Señor Jesús: nos presentamos ante ti sabiendo que nos llamas y que nos amas tal como somos. «Tú tienes palabras de vida eterna y nosotros hemos creído y conocido que Tú eres el Hijo de Dios». (Jn 6, 69)
Tu presencia en la Eucaristía ha comenzado con el sacrificio de la Última Cena y continúa como comunión y donación de todo lo que eres. Aumenta nuestra fe. Por medio de ti y en el Espíritu Santo que nos comunicas, queremos llegar al Padre para decirle nuestro sí unido al tuyo. Contigo ya podemos decir: Padre nuestro.
Siguiéndote a ti, «camino, verdad y vida», queremos penetrar en el aparente «silencio» y «ausencia» de Dios, rasgando la nube del Tabor para escuchar la voz del Padre que nos dice: «Este es mi Hijo amado, en quien tengo mi complacencia: escuchadlo». (Mt 17, 5)
Con esta fe, hecha de escucha contemplativa, sabremos iluminar nuestras situaciones personales, así como los diversos sectores de la vida familiar y social. Tú eres nuestra única esperanza, nuestra paz, nuestro mediador, hermano y amigo. Nuestro corazón se llena de gozo y de esperanza al saber que vives «siempre intercediendo por nosotros». (Hb 7, 25)

Nuestra esperanza se traduce en confianza, gozo de Pascua y camino apresurado contigo hacia el Padre. Queremos sentir como Tú y valorar las cosas como las valoras Tú. Porque Tú eres el centro, el principio y el fin de todo. Apoyados en esta esperanza, queremos infundir en el mundo esta escala de valores evangélicos por la que Dios y sus dones salvíficos ocupan el primer lugar en el corazón y en las actitudes de la vida concreta.
Queremos amar como Tú, que das vida y te comunicas con todo lo que eres. Quisiéramos decir como San Pablo: «Mi vida es Cristo» (Flp 1, 21). Nuestra vida no tiene sentido sin ti. Queremos aprender a «estar con quien sabemos nos ama», porque «con tan buen amigo presente todo se puede sufrir». En ti aprenderemos a unirnos a la voluntad del Padre, porque en la oración «el amor es el que habla». (Sta. Teresa).
Entrando en tu intimidad, queremos adoptar determinaciones y actitudes básicas, decisiones duraderas, opciones fundamentales según nuestra propia vocación cristiana. Creyendo, esperando y amando, te adoramos con una actitud sencilla de presencia, silencio y espera, que quiere ser también reparación, como respuesta a tus palabras: «Quedaos aquí y velad conmigo» (Mt 26, 38)

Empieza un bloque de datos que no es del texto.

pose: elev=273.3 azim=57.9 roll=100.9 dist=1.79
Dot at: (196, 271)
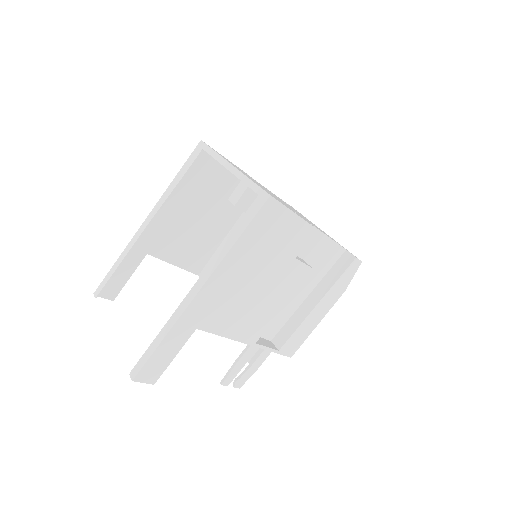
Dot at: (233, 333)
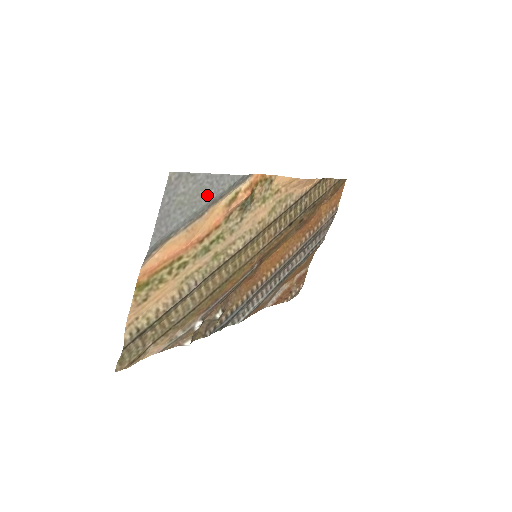
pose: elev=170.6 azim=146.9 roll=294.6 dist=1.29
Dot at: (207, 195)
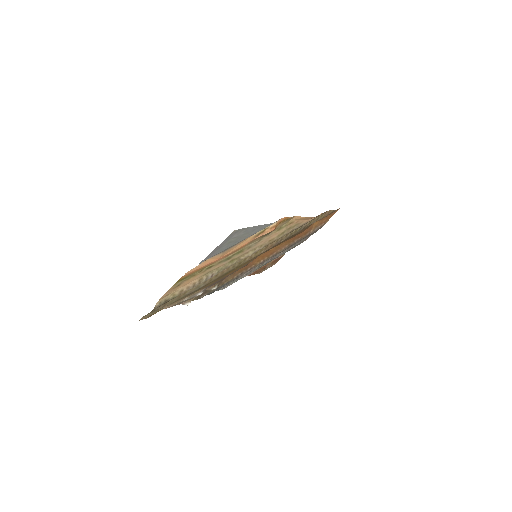
Dot at: (247, 235)
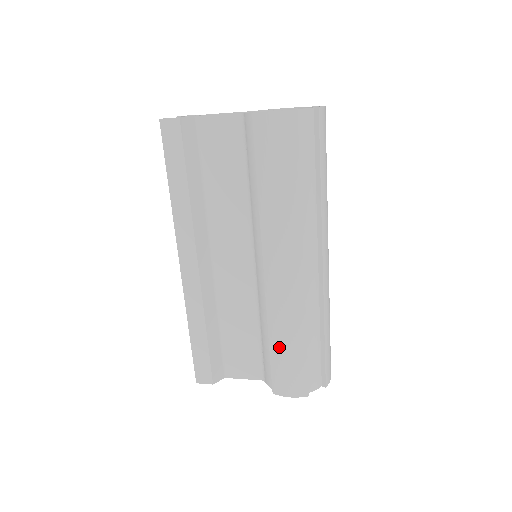
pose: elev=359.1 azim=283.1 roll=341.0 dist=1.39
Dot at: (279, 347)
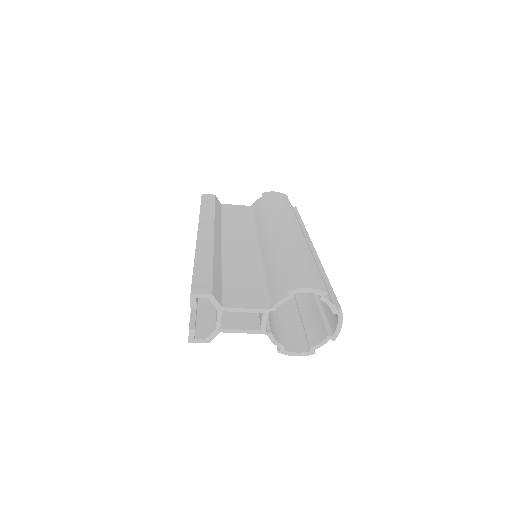
Dot at: (290, 259)
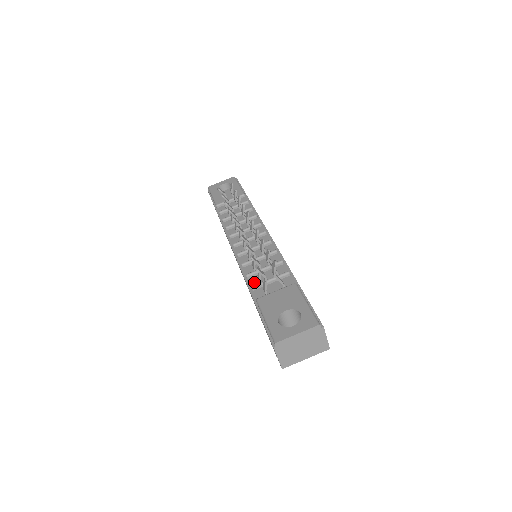
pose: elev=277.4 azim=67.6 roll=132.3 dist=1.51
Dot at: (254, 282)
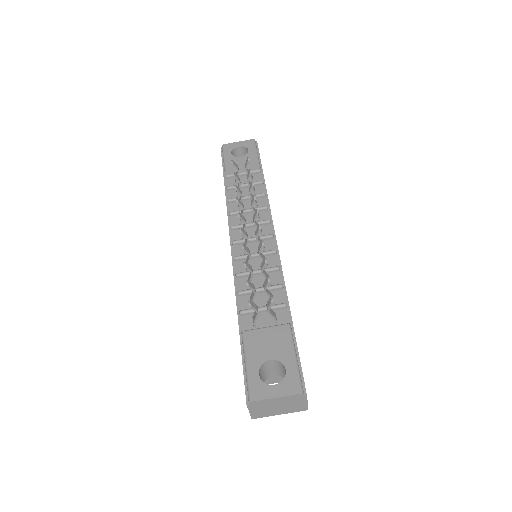
Dot at: (245, 304)
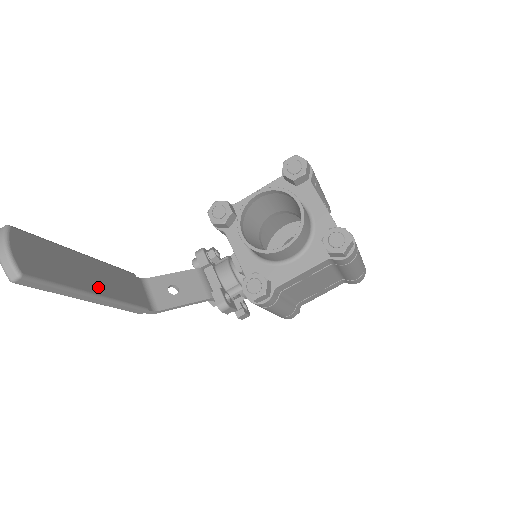
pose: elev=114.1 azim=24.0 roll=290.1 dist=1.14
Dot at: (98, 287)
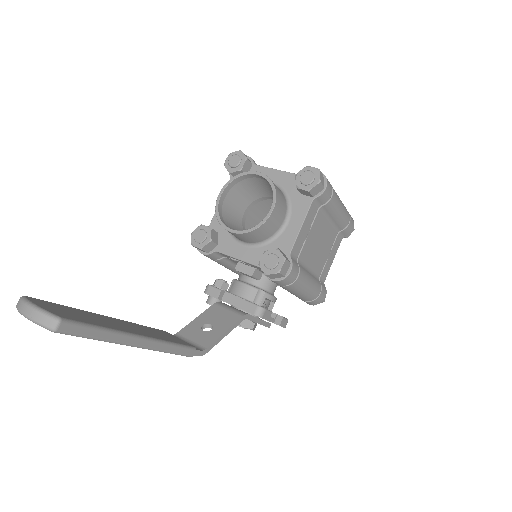
Dot at: (138, 332)
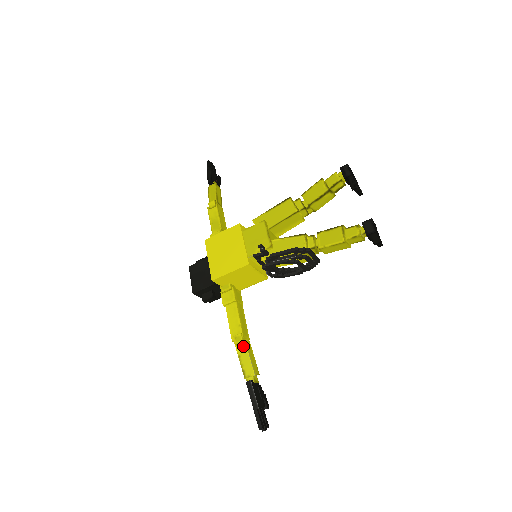
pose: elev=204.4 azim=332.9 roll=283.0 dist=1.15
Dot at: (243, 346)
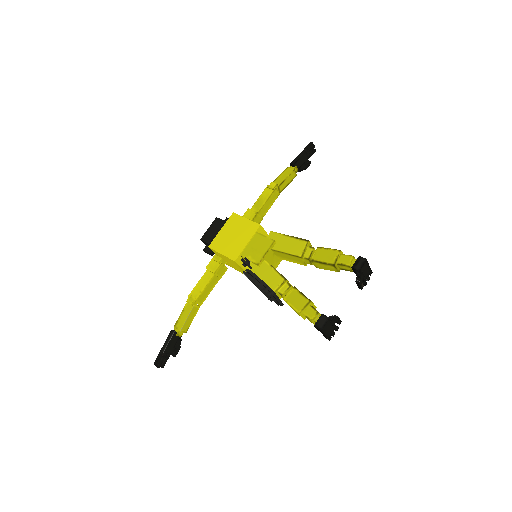
Dot at: (190, 307)
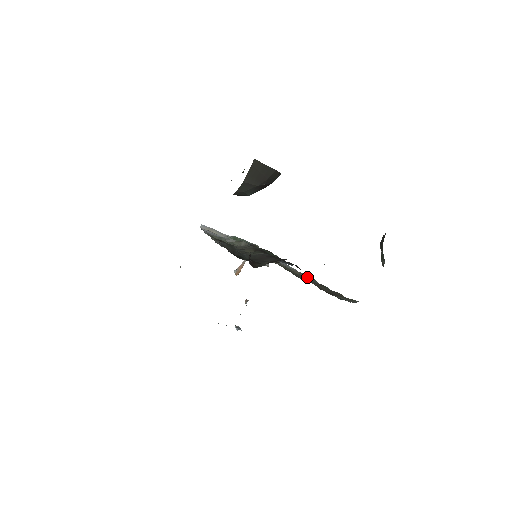
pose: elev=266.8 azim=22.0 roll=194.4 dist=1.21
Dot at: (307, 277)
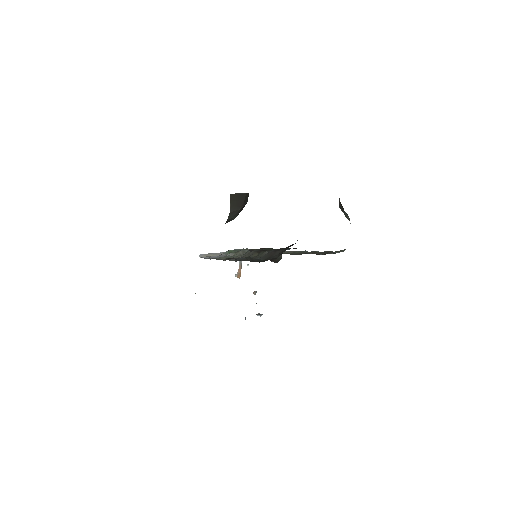
Dot at: (299, 252)
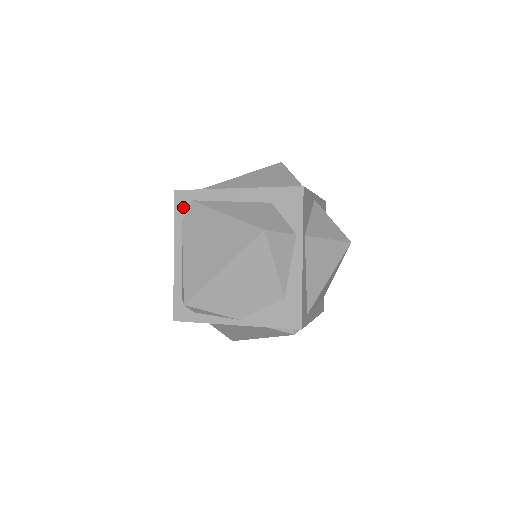
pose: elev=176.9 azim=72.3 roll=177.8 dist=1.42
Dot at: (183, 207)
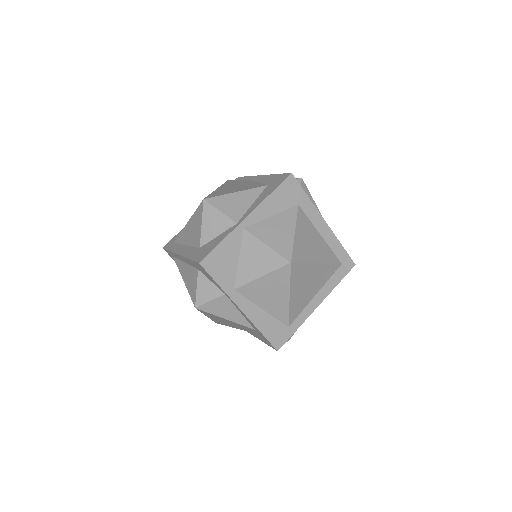
Dot at: occluded
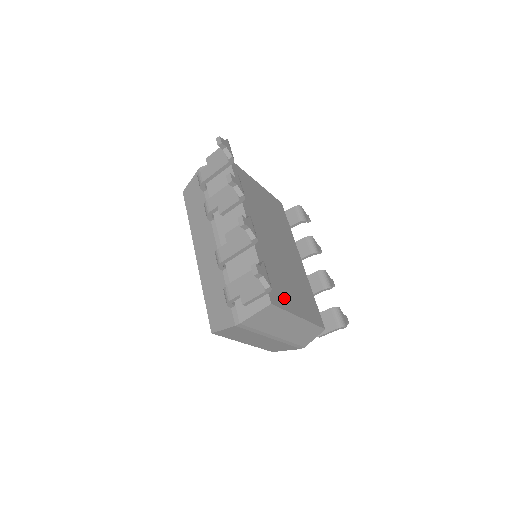
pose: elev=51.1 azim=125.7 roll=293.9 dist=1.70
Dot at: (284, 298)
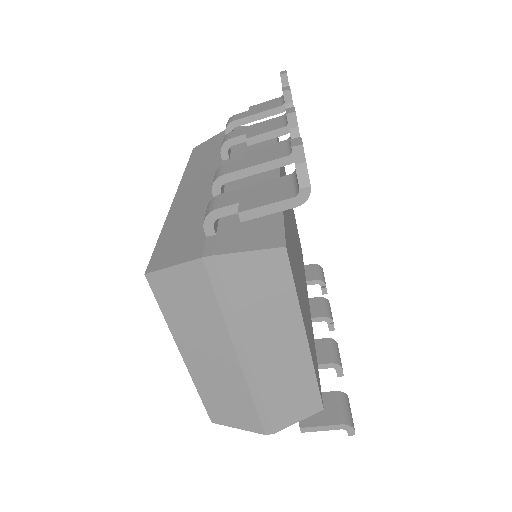
Dot at: (296, 282)
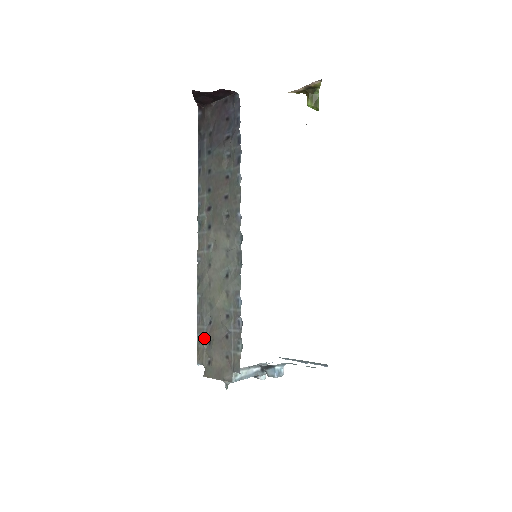
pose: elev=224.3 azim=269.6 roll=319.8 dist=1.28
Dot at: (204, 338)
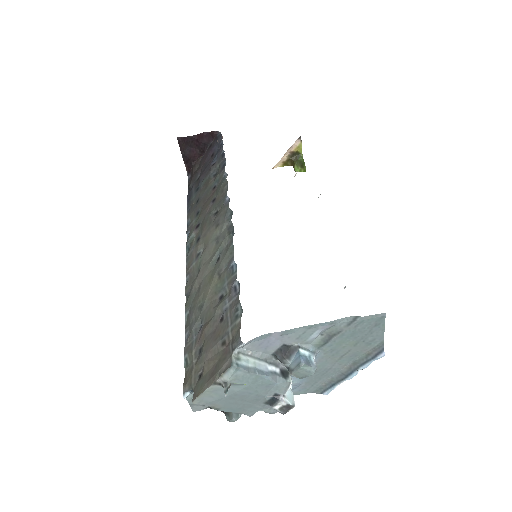
Dot at: (193, 351)
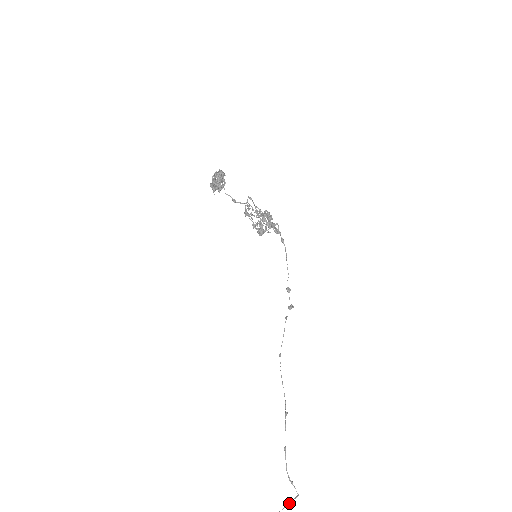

Tú superas la pobreza de nuestros pensamientos, sentimientos y palabras; por eso queremos aprender a adorar admirando el misterio, amándolo tal como es, y callando con un silencio de amigo y con una presencia de donación. El Espíritu Santo que has infundido en nuestros corazones nos ayuda a decir esos «gemidos inenarrables» (Rm 8, 26), que se traducen en actitud agradecida y sencilla, y en el gesto filial de quien ya se contenta con solo tu presencia, tu amor y tu palabra.
En nuestras noches físicas y morales, si Tú estás presente, y nos amas, y nos hablas, ya nos basta, aunque muchas veces no sentiremos la consolación. Aprendiendo este más allá de la Adoración estaremos en tu intimidad o «misterio». Entonces nuestra oración se convertirá en respecto hacia el o «misterio» de cada hermano y de cada acontecimiento para insertarnos en nuestro ambiente familiar y social y construir la historia con este silencio activo y fecundo que nace de la contemplación.
Gracias a ti, nuestra capacidad de silencio y de adoración se convertirá en capacidad de amar y de servir. Nos has dado a tu Madre como nuestra para que nos enseñe a meditar y adorar en el corazón. Ella, recibiendo la Palabra y poniéndola en práctica, se hizo la más perfecta Madre.
Ayúdanos a ser tu Iglesia misionera, que sabe meditar adorando y amando tu Palabra, para transformarla en vida y comunicarla a todos los hermanos. Amén.